## Given problem 1
Rewrite the passage about the Monroe Hill kitchen, starting at "The kitchen can" and ending after "on the site.", with "outbuilding" changed to "auxiliary building".

John Perry, a contractor who helped build the University, acquired Monroe Hill in 1814. He sold the property to the University shortly thereafter.

Ford thinks the foundation, fashioned from handmade bricks, dates from the 1840s and was built to replace an earlier kitchen.

View of the archeological dig
Archaeologist Susan Palazzo of Rivanna Archaeological Services vacuums some soil out of excavation at Monroe Hill. (Photo by Dan Addison, University Communications)

“We do not know whether the earlier kitchen would have been on the same spot,” Ford said. “There may have been as many as three kitchens at Monroe Hill dating back to the James Monroe era, but their location, unfortunately, is not known. And those earlier ones would have been frame or log construction. But the foundations that we have recovered here are solid brick foundations and we think that this is the 1840s kitchen, which we have evidence was built during that period.”

The kitchen can be seen in an early 20th-century photograph of Monroe Hill taken from across Emmet Street. This image gives archaeologists a sense of the size and dimensions of the structure. There are also maps of the area that indicate an outbuilding on the site. 

“We have found definitively two sides of the long kitchen structure, in terms of the brick foundations,” Ford said. “We know where that structure was. While we have not yet identified the gable-end walls to the structure, we hope to figure that out through historic map projection. We know that this structure was about 16 feet in width, and we have found both sidewalls to the structure.”

Ford said that in addition to the foundation walls, archaeologists found the remains of a dry-laid brick path on the south side of the structure, as well as the remains of early drains.

## Given problem 2
Put the lines of the design file listing below into a numbered list, beginning at the start of the listing and stopping after the line containing "var sketch = newSketch(context, id". Skip blank lines and leave out the pictures.

(Dataset excerpts)
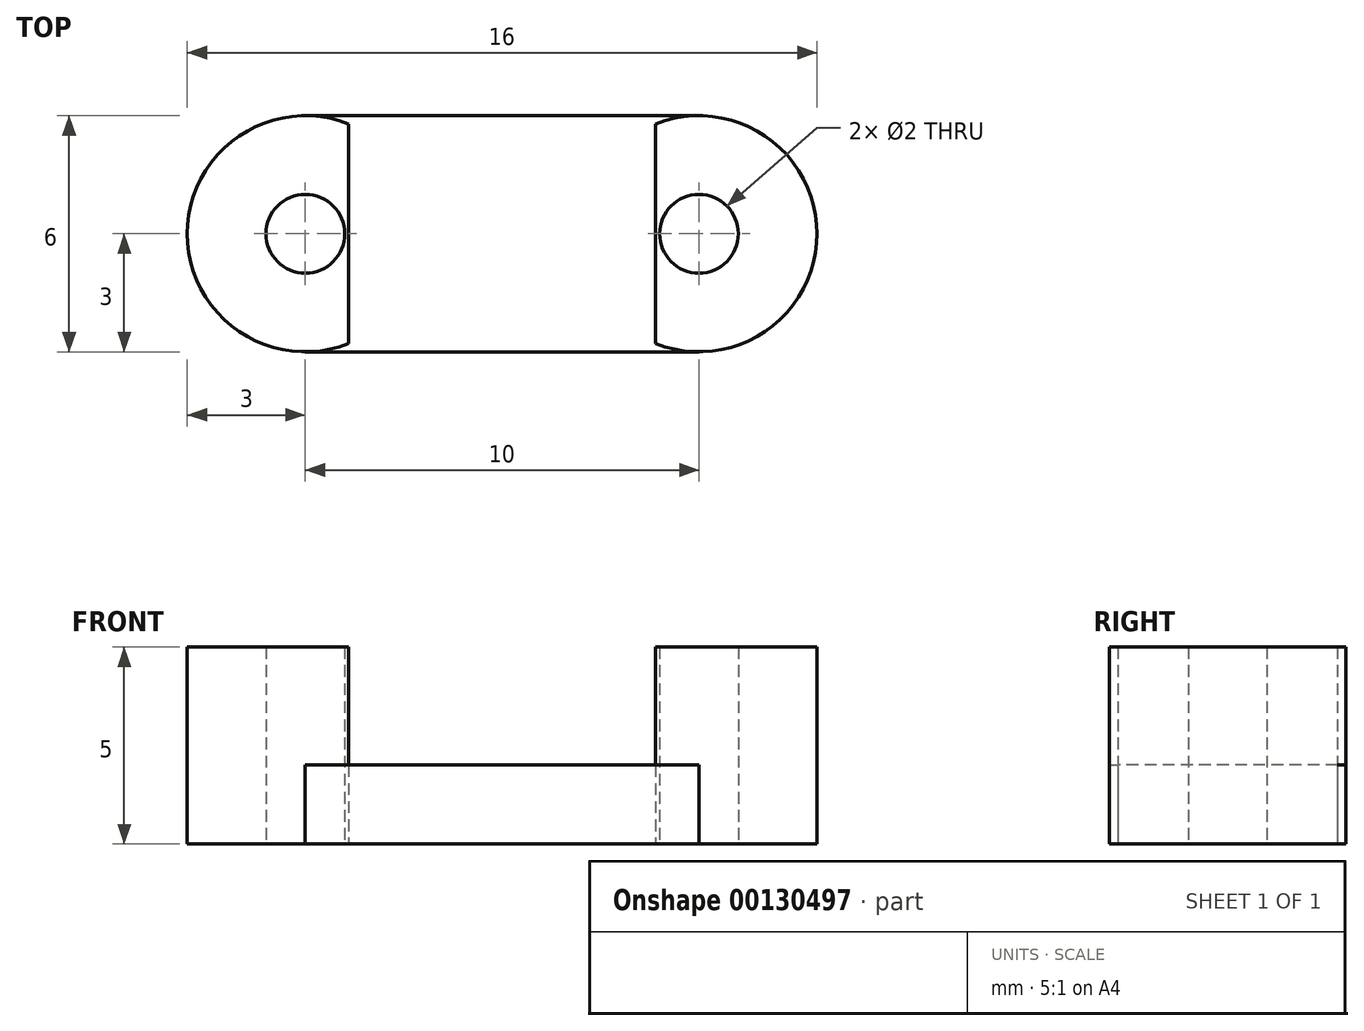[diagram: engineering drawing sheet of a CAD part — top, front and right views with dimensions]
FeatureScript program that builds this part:
annotation { "Feature Type Name" : "Feature", "Feature Type Description" : "" }
export const myFeature = defineFeature(function(context is Context, id is Id, definition is map)
    precondition{}
    {
        {
            var Q0;
            Q0=qCreatedBy(makeId("Top.planeOp"),FACE);
            var sketch = newSketch(context, id + "F0", { "sketchPlane" : qUnion([Q0])});
            skCircle(sketch, "E0", {"center": v(0, 0) * mm, "radius": 3 * mm});
            skCircle(sketch, "E1", {"center": v(0, 0) * mm, "radius": 1 * mm});
            skLineSegment(sketch, "E2", {"start": v(1.1, 2.8) * mm, "end": v(1.1, -2.8) * mm});
            skCircle(sketch, "E3", {"center": v(10, 0) * mm, "radius": 3 * mm});
            skCircle(sketch, "E4", {"center": v(10, 0) * mm, "radius": 1 * mm});
            skLineSegment(sketch, "E5", {"start": v(0, 3) * mm, "end": v(10, 3) * mm});
            skLineSegment(sketch, "E6", {"start": v(0, -3) * mm, "end": v(10, -3) * mm});
            skLineSegment(sketch, "E7", {"start": v(5, 3) * mm, "end": v(5, -3) * mm});
            skLineSegment(sketch, "E8.MirrorCS", {"start": v(8.9, 2.8) * mm, "end": v(8.9, -2.8) * mm});
            skSolve(sketch);
        }
        {
            var Q0;
            {var subQ0=sQuery(id+"F0.wireOp",EDGE,"E2");var subQ4=sQuery(id+"F0.wireOp",EDGE,"E0");var subQ8=makeQuery(id+"F0.imprint","INTERSECT",VERTEX,{"disambiguationData":[OD(0.0)],"derivedFrom":[subQ4,subQ0]});Q0=makeQuery(id+"F0.imprint","IMPRINT",FACE,{"disambiguationData":[TD([[makeQuery(id+"F0.imprint","IMPRINT",EDGE,{"disambiguationData":[TD([[subQ8,-1.0]])],"derivedFrom":subQ4}),1.0]])]});}
            var Q1;
            {var subQ4=sQuery(id+"F0.wireOp",EDGE,"E3");var subQ5=makeQuery(id+"F0.imprint","INTERSECT",VERTEX,{"derivedFrom":[subQ4,sQuery(id+"F0.wireOp",EDGE,"E5")]});Q1=makeQuery(id+"F0.imprint","IMPRINT",FACE,{"disambiguationData":[TD([[makeQuery(id+"F0.imprint","IMPRINT",EDGE,{"disambiguationData":[TD([[subQ5,-1.0]])],"derivedFrom":subQ4}),1.0]])]});}
            extrude(context, id + "F1", {"entities" : qUnion([Q0, Q1]), "depth" : 5 * mm});
        }
        {
            var Q0;
            {var subQ0=sQuery(id+"F0.wireOp",EDGE,"E2");var subQ1=sQuery(id+"F0.wireOp",EDGE,"E0");var subQ2=makeQuery(id+"F0.imprint","INTERSECT",VERTEX,{"disambiguationData":[OD(0.0)],"derivedFrom":[subQ1,subQ0]});Q0=makeQuery(id+"F0.imprint","IMPRINT",FACE,{"disambiguationData":[TD([[makeQuery(id+"F0.imprint","IMPRINT",EDGE,{"disambiguationData":[TD([[subQ2,1.0]])],"derivedFrom":subQ1}),1.0]])]});}
            var Q1;
            {var subQ3=sQuery(id+"F0.wireOp",EDGE,"E7");Q1=makeQuery(id+"F0.imprint","IMPRINT",FACE,{"disambiguationData":[TD([[makeQuery(id+"F0.imprint","IMPRINT",EDGE,{"derivedFrom":subQ3}),-1.0]])]});}
            var Q2;
            {var subQ3=sQuery(id+"F0.wireOp",EDGE,"E7");Q2=makeQuery(id+"F0.imprint","IMPRINT",FACE,{"disambiguationData":[TD([[makeQuery(id+"F0.imprint","IMPRINT",EDGE,{"derivedFrom":subQ3}),1.0]])]});}
            var Q3;
            {var subQ0=sQuery(id+"F0.wireOp",EDGE,"E8.MirrorCS");var subQ1=sQuery(id+"F0.wireOp",EDGE,"E3");var subQ2=makeQuery(id+"F0.imprint","INTERSECT",VERTEX,{"disambiguationData":[OD(0.0)],"derivedFrom":[subQ1,subQ0]});Q3=makeQuery(id+"F0.imprint","IMPRINT",FACE,{"disambiguationData":[TD([[makeQuery(id+"F0.imprint","IMPRINT",EDGE,{"disambiguationData":[TD([[subQ2,-1.0]])],"derivedFrom":subQ1}),1.0]])]});}
            extrude(context, id + "F2", {"entities" : qUnion([Q0, Q1, Q2, Q3]), "depth" : 2 * mm});
        }
    });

## Worked answer 1
The kitchen can be seen in an early 20th-century photograph of Monroe Hill taken from across Emmet Street. This image gives archaeologists a sense of the size and dimensions of the structure. There are also maps of the area that indicate an auxiliary building on the site.

## Worked answer 2
1. [diagram: engineering drawing sheet of a CAD part — top, front and right views with dimensions]
2. FeatureScript program that builds this part:
3. annotation { "Feature Type Name" : "Feature", "Feature Type Description" : "" }
4. export const myFeature = defineFeature(function(context is Context, id is Id, definition is map)
5.     precondition{}
6.     {
7.         {
8.             var Q0;
9.             Q0=qCreatedBy(makeId("Top.planeOp"),FACE);
10.             var sketch = newSketch(context, id + "F0", { "sketchPlane" : qUnion([Q0])});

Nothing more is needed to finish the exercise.